Moran argues that the threat of foreign control is similarly a function of the degree of external concentration in the industries upon which the defense effort depends, not solely the nationality of the firms. He suggests that the United States follow a 4-4-50 rule in allowing foreign participation in the U.S. defense technology and industry base. If any combination of four firms in four countries has 50 percent or more control over the world market, then those firms or countries could place U.S. access to those industries or technologies at risk. If it takes more than four firms or more than four countries to reach the 50 percent control threshold, then it would be highly unlikely that any combination of opponents could deny U.S. access without a suitable alternative source, including a domestic U.S. source, being available.

For strategic policy purposes, Moran believes that diversification and multiplication of companies and locales from which the nation can draw is the most dependable method of providing insurance to minimize the threat of foreign control. If the 4- 4-50 rule is violated, he suggests voluntary application of a domestic U.S. location requirement for production and technological development as a prerequisite for foreign firm entry. If such arrangements cannot be made voluntarily, Moran argues that the most effective enforcement mechanism would be a tariff or countervailing duty. He argues strongly against strategic trade policies which would attempt to combine protection with promotion of select high technology sectors. He also opposes propelling national champions into a commanding global lead, citing examples-such as the British NIMROD program-of achieving national champion status but at unacceptable cost.

More recently, a group at the RAND Corporation [28] has taken Moran's "insurance policy" notion a step further and has argued that the foreign vulnerability question is really a problem of the marginal cost of providing adequate insurance. The policy question, according to the RAND researchers, is not whether the insurance policy is complete or perfect for it will never be in a globally integrated economy. Rather, they believe the policy issue is one of adequacy, and it should be judged in terms of the marginal cost of obtaining it versus the marginal benefits thus obtained.

They point out several factors which lead private sector participants in the defense industry and technology base to have inadequate insurance including an expectation of price controls, public sector monopsony, corporate income tax rates, regulatory policies, contracting policies, and poor information about conflict contingencies.

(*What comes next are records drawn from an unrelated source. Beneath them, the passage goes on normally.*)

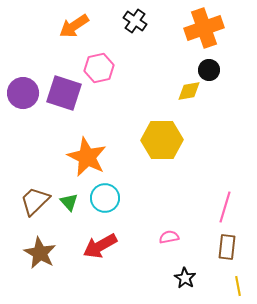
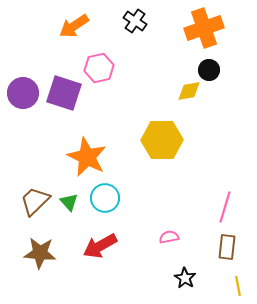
brown star: rotated 24 degrees counterclockwise
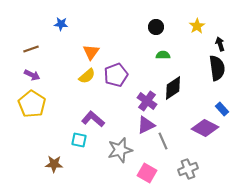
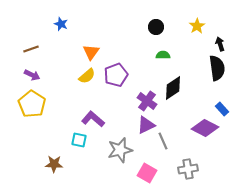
blue star: rotated 16 degrees clockwise
gray cross: rotated 12 degrees clockwise
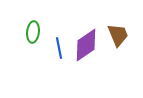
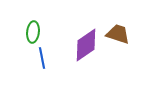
brown trapezoid: moved 1 px up; rotated 50 degrees counterclockwise
blue line: moved 17 px left, 10 px down
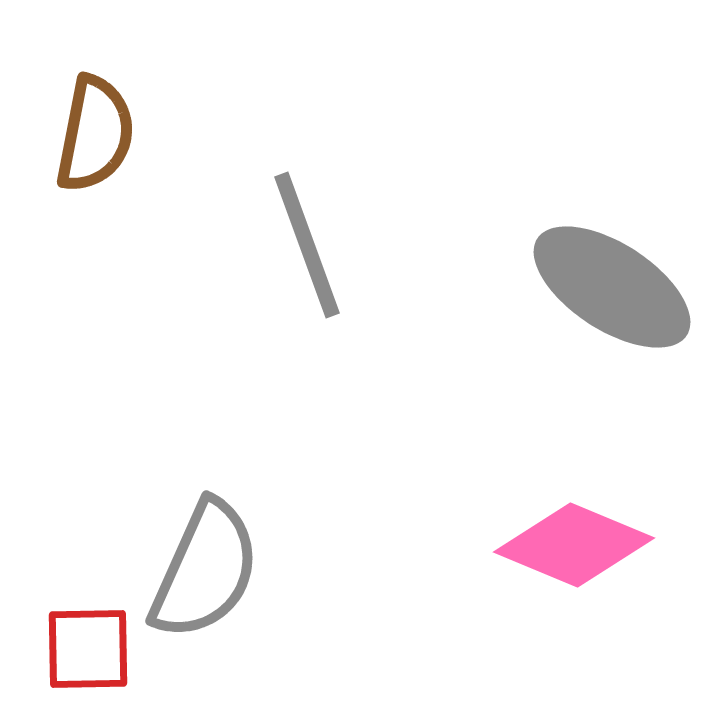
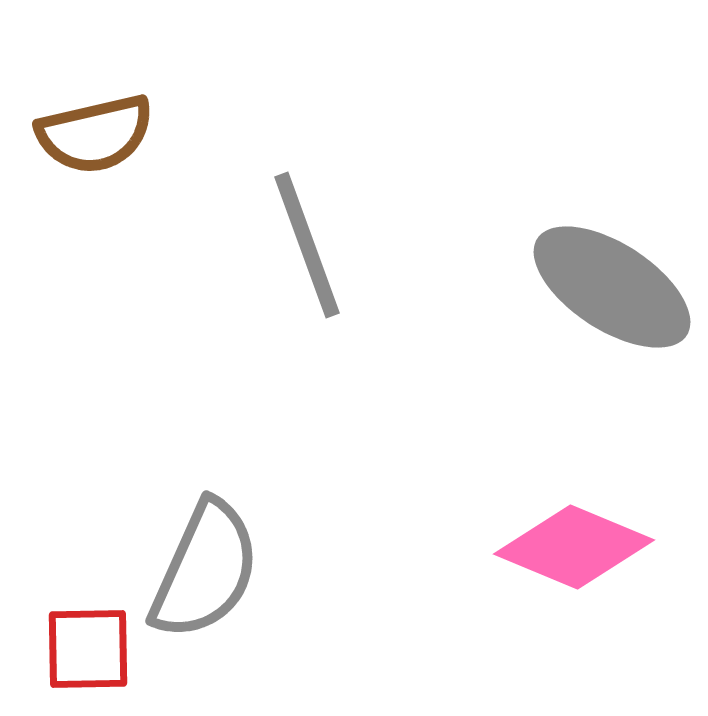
brown semicircle: rotated 66 degrees clockwise
pink diamond: moved 2 px down
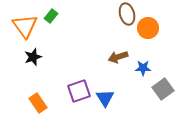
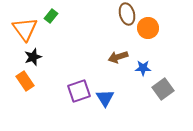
orange triangle: moved 3 px down
orange rectangle: moved 13 px left, 22 px up
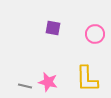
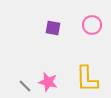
pink circle: moved 3 px left, 9 px up
gray line: rotated 32 degrees clockwise
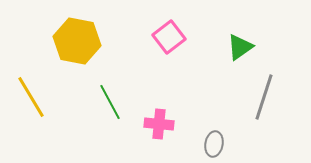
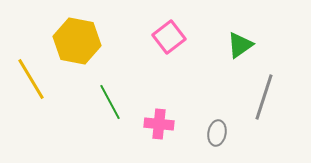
green triangle: moved 2 px up
yellow line: moved 18 px up
gray ellipse: moved 3 px right, 11 px up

On the government side inadequate insurance is brought on by short time horizons, political pressure from concentrated interests, foreign government policy, and the potential for interdiction. The researchers found inadequate insurance in the Tritium (government) and High Definition Television (private) industries, while the Surface Acoustic Wave and Dynamic Random Access Memory chips sectors seemed to have adequate insurance. Such economic approaches as proposed by Ted Moran or the RAND group, as sensible as they may seem to the analytic community, may not have the political appeal necessary to find their way into national security strategy and policy. But there is a window of opportunity opening for a time during this election season. We would serve the country well to attempt to explain these approaches in understandable fashion and to insert them into the public debate over the national security strategy for the new era.